## UIT TE VOEREN TAKEN
A. Noem alle figuren die volgens de ritueeltekst op de vier schilderijen of transparanten worden voorgesteld.
B. Waaronder bevindt zich volgens de ritueeltekst de zetel rechts van het altaar?
C. Zet de ritueeltekst voort vanaf het punt waar deze ophoudt.

## GECITEERDE TEKST
+ + + + +

Vier schilderijen of transparanten zijn opgesteld:
1. In het Oosten, voorstellende een grijsaard, gebogen op een staf;
2. In het Zuiden een zieke, die ligt en bedekt is met zweren;
3. In het Westen een lijk, reeds ten prooi aan ontbinding;
4. In het Noorden een Indische monnik, gekleed met de gele pij, het hoofd geschoren, vermagerd, gezeten op een steen, een drinknap naast hem.
Deze schilderijen kunnen vervangen werden door personen.
Rechts van het altaar is een zetel aangebracht onder een vijgenboom of dergelijke boom.
Bij het altaar bevindt zich, hangende, een vlammend Rad met vier spijlen, dat men met de hand of met een touw in beweging moet kunnen brengen.

Opening

Deken: Eerwaarde Broeder 1e Opziener, is de Broederschap gedekt?
Het antwoord wordt regelmatig overgebracht aan de Maharadja, die antwoordt door tussenkomst van de Opzieners:

Bikshou:
De Broederschap is beveiligd tegen het slechte weer.

+ + + + +

## INHOUD GEGEVENSSET
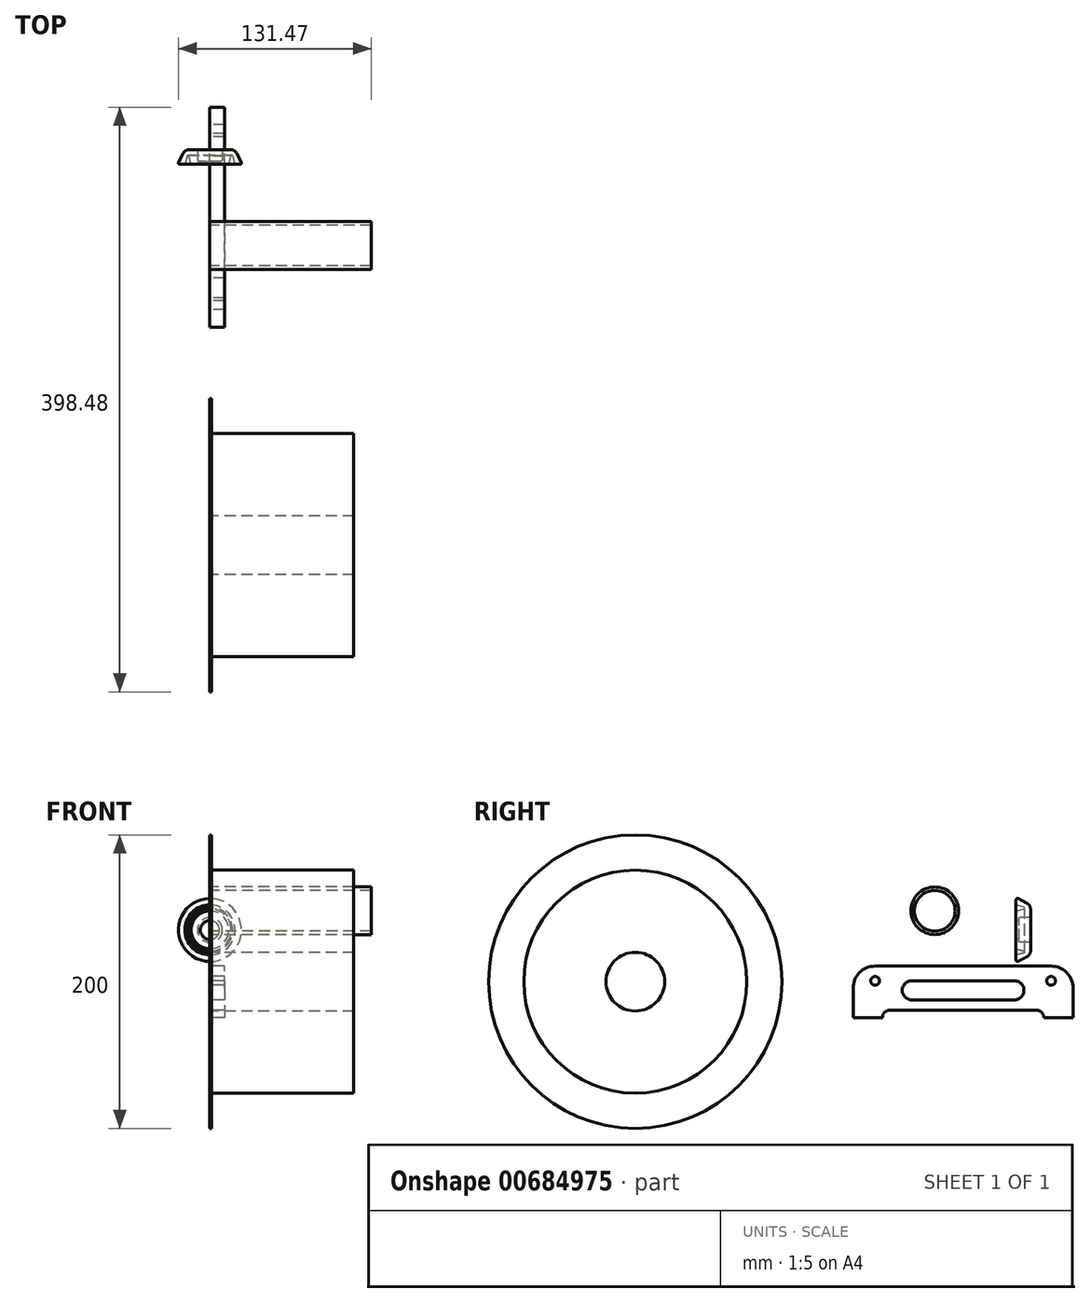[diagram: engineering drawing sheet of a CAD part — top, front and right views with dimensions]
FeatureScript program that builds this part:
annotation { "Feature Type Name" : "Feature", "Feature Type Description" : "" }
export const myFeature = defineFeature(function(context is Context, id is Id, definition is map)
    precondition{}
    {
        {
            var Q0;
            Q0=qCreatedBy(makeId("Right.planeOp"),FACE);
            var sketch = newSketch(context, id + "F0", { "sketchPlane" : qUnion([Q0])});
            skCircle(sketch, "E0", {"center": v(-36.35, 24.85) * mm, "radius": 16.25 * mm});
            skCircle(sketch, "E1", {"center": v(-36.35, 24.85) * mm, "radius": 13.9 * mm});
            skLineSegment(sketch, "E2.bottom", {"start": v(-77.02, -12.89) * mm, "end": v(42.98, -12.89) * mm});
            skLineSegment(sketch, "E2.left", {"start": v(-92.02, -27.89) * mm, "end": v(-92.02, -47.89) * mm});
            skLineSegment(sketch, "E2.right", {"start": v(57.98, -27.89) * mm, "end": v(57.98, -47.89) * mm});
            skCircle(sketch, "E3", {"center": v(-77.02, -22.89) * mm, "radius": 3 * mm});
            skCircle(sketch, "E4", {"center": v(42.98, -22.89) * mm, "radius": 3 * mm});
            skCircle(sketch, "E5", {"center": v(-36.35, 24.85) * mm, "radius": 20 * mm});
            skLineSegment(sketch, "E6", {"start": v(19, 32.25) * mm, "end": v(19, 28.88) * mm});
            skLineSegment(sketch, "E7", {"start": v(25, 27.28) * mm, "end": v(25, 26.28) * mm});
            skLineSegment(sketch, "E8", {"start": v(4.26, 11.78) * mm, "end": v(61.35, 11.78) * mm, "construction": true});
            skLineSegment(sketch, "E9", {"start": v(19, 28.88) * mm, "end": v(25, 27.28) * mm});
            skLineSegment(sketch, "E10", {"start": v(20.46, 33.14) * mm, "end": v(26.28, 30.17) * mm});
            skLineSegment(sketch, "E11", {"start": v(29, 25.72) * mm, "end": v(29, 20.28) * mm});
            skLineSegment(sketch, "E12", {"start": v(29, 20.28) * mm, "end": v(21, 20.28) * mm});
            skLineSegment(sketch, "E13", {"start": v(25, 26.28) * mm, "end": v(19, 24.67) * mm});
            skLineSegment(sketch, "E14", {"start": v(19, 18.28) * mm, "end": v(21, 18.28) * mm});
            skLineSegment(sketch, "E15", {"start": v(19, 24.67) * mm, "end": v(19, 18.28) * mm});
            skLineSegment(sketch, "E16", {"start": v(21, 20.28) * mm, "end": v(21, 18.28) * mm});
            skPoint(sketch, "E17.visualSharp", {"position": v(29, 28.78) * mm});
            skArc(sketch, "E17.filletArc", {"start": v(29, 25.72) * mm, "mid": v(28.27, 28.33) * mm, "end": v(26.28, 30.17) * mm});
            skPoint(sketch, "E18.visualSharp", {"position": v(19, 33.88) * mm});
            skArc(sketch, "E18.filletArc", {"start": v(20.46, 33.14) * mm, "mid": v(19.49, 33.1) * mm, "end": v(19, 32.25) * mm});
            skCircle(sketch, "E19", {"center": v(-240.5, -23.46) * mm, "radius": 100 * mm});
            skCircle(sketch, "E20", {"center": v(-240.5, -23.46) * mm, "radius": 20 * mm});
            skCircle(sketch, "E21", {"center": v(-240.5, -23.46) * mm, "radius": 76 * mm});
            skPoint(sketch, "E22.visualSharp", {"position": v(57.98, -12.89) * mm});
            skArc(sketch, "E22.filletArc", {"start": v(57.98, -27.89) * mm, "mid": v(53.58, -17.28) * mm, "end": v(42.98, -12.89) * mm});
            skPoint(sketch, "E23.visualSharp", {"position": v(-92.02, -12.89) * mm});
            skArc(sketch, "E23.filletArc", {"start": v(-77.02, -12.89) * mm, "mid": v(-87.63, -17.28) * mm, "end": v(-92.02, -27.89) * mm});
            skLineSegment(sketch, "E24", {"start": v(32.98, -42.89) * mm, "end": v(-67.02, -42.89) * mm});
            skLineSegment(sketch, "E25", {"start": v(37.98, -47.89) * mm, "end": v(37.98, -47.89) * mm});
            skLineSegment(sketch, "E26", {"start": v(37.98, -47.89) * mm, "end": v(57.98, -47.89) * mm});
            skLineSegment(sketch, "E27", {"start": v(-72.02, -47.89) * mm, "end": v(-72.02, -47.89) * mm});
            skLineSegment(sketch, "E28", {"start": v(-72.02, -47.89) * mm, "end": v(-92.02, -47.89) * mm});
            skPoint(sketch, "E29.visualSharp", {"position": v(37.98, -42.89) * mm});
            skArc(sketch, "E29.filletArc", {"start": v(37.98, -47.89) * mm, "mid": v(36.51, -44.35) * mm, "end": v(32.98, -42.89) * mm});
            skPoint(sketch, "E30.visualSharp", {"position": v(-72.02, -42.89) * mm});
            skArc(sketch, "E30.filletArc", {"start": v(-67.02, -42.89) * mm, "mid": v(-70.56, -44.35) * mm, "end": v(-72.02, -47.89) * mm});
            skLineSegment(sketch, "E31", {"start": v(17.98, -22.89) * mm, "end": v(-52.02, -22.89) * mm});
            skLineSegment(sketch, "E32", {"start": v(17.98, -35.89) * mm, "end": v(-52.02, -35.89) * mm});
            skArc(sketch, "E33", {"start": v(-52.02, -22.89) * mm, "mid": v(-58.52, -29.39) * mm, "end": v(-52.02, -35.89) * mm});
            skArc(sketch, "E34", {"start": v(17.98, -22.89) * mm, "mid": v(24.48, -29.39) * mm, "end": v(17.98, -35.89) * mm});
            skSolve(sketch);
        }
        {
            var Q0;
            Q0=makeQuery(id+"F0.imprint","IMPRINT",FACE,{"disambiguationData":[TD([[makeQuery(id+"F0.imprint","IMPRINT",EDGE,{"derivedFrom":sQuery(id+"F0.wireOp",EDGE,"E6")}),1.0]])]});
            var Q1;
            Q1=sQuery(id+"F0.wireOp",EDGE,"E8");
            revolve(context, id + "F1", {"entities" : qUnion([Q0]), "axis" : qUnion([Q1]), "revolveType" : RevolveType.FULL});
        }
        {
            var Q0;
            Q0=makeQuery(id+"F0.imprint","IMPRINT",FACE,{"disambiguationData":[TD([[makeQuery(id+"F0.imprint","IMPRINT",EDGE,{"derivedFrom":sQuery(id+"F0.wireOp",EDGE,"E0")}),1.0]])]});
            extrude(context, id + "F2", {"entities" : qUnion([Q0]), "depth" : 110 * mm, "offsetDistance" : 25 * mm});
        }
        {
            var Q0;
            Q0=makeQuery(id+"F0.imprint","IMPRINT",FACE,{"disambiguationData":[TD([[makeQuery(id+"F0.imprint","IMPRINT",EDGE,{"derivedFrom":sQuery(id+"F0.wireOp",EDGE,"E19")}),1.0]])]});
            var Q1;
            Q1=makeQuery(id+"F0.imprint","IMPRINT",FACE,{"disambiguationData":[TD([[makeQuery(id+"F0.imprint","IMPRINT",EDGE,{"derivedFrom":sQuery(id+"F0.wireOp",EDGE,"E20")}),-1.0]])]});
            extrude(context, id + "F3", {"entities" : qUnion([Q0, Q1]), "depth" : 1 * mm, "offsetDistance" : 25 * mm});
        }
        {
            var Q0;
            Q0=makeQuery(id+"F0.imprint","IMPRINT",FACE,{"disambiguationData":[TD([[makeQuery(id+"F0.imprint","IMPRINT",EDGE,{"derivedFrom":sQuery(id+"F0.wireOp",EDGE,"E20")}),-1.0]])]});
            extrude(context, id + "F4", {"entities" : qUnion([Q0]), "depth" : 98 * mm, "offsetDistance" : 25 * mm});
        }
        {
            var Q0;
            Q0=makeQuery(id+"F0.imprint","IMPRINT",FACE,{"disambiguationData":[TD([[makeQuery(id+"F0.imprint","IMPRINT",EDGE,{"derivedFrom":sQuery(id+"F0.wireOp",EDGE,"E2.bottom")}),-1.0]])]});
            extrude(context, id + "F5", {"entities" : qUnion([Q0]), "depth" : 10 * mm, "offsetDistance" : 25 * mm});
        }
    });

+ + + + +

## ANTWOORDEN OP OPGAVEN
A.
- Een grijsaard, gebogen op een staf (in het Oosten)
- Een zieke die ligt en bedekt is met zweren (in het Zuiden)
- Een lijk, reeds ten prooi aan ontbinding (in het Westen)
- Een Indische monnik in de gele pij, met geschoren hoofd, vermagerd, gezeten op een steen met een drinknap naast zich (in het Noorden)

B. Onder een vijgenboom of dergelijke boom.

C.
Deken:
Eerwaarde Bikshou, hoe is uw naam?
Bikshou:
Prins van Mededogen.
Deken:
Waartoe deze titel in een broederschap van gelijken?
Bikshou:
Prins komt van Princeps, hetgeen wil zeggen: eerste, de eerste onder zijns gelijken. Mededogen duidt op liefde en medegevoel. Wij beheren de eersten te zijn onder hen, die bewogen werden door medegevoel met alle smarten van de wereld. In die betekenis hebben de Schriften de Boeddha bijgenaamd: Heer van Mededogen.
Deken:
Draagt gij niet nog een anderen naam?
Bikshou:
Drievuldig Schot.
Deken:
Waarom drievuldig?
Bikshou:
Omdat wij ons vertrouwen stellen in het drievuldig Toevluchtsoord.
Deken:
Herinner ons, waarin het drievuldig Toevluchtsoord bestaat?
Bikshou:
De Boeddha, de Wet, de Broederschap vermen het driedubbel kleinood van het Boeddhisme.
Deken:
Eerwaarde Bikshou, verzeker u, dat alle aanwezigen Prinsen van Mededogen zijn!
In Orde, mijn Broeders!
Bikshou:
Alle aanwezigen verklaren aanhangers te zijn van het drievuldige Toevluchtsoord.
Deken:
Eerwaarde Broeder Bikshou, op welk uur zijn de Prinsen van Mededogen gewone hun werkzaamheden aan te vangen?
Bikshou:
Aan het einde der schone dagen.
Deken:
Waarom alsdan, Eerwaarde Bikshou?
Bikshou:
Omdat het dan het beste ogenblik is, om te overpeinzen over de ellende der wereld en om er het geneesmiddel voor te zoeken.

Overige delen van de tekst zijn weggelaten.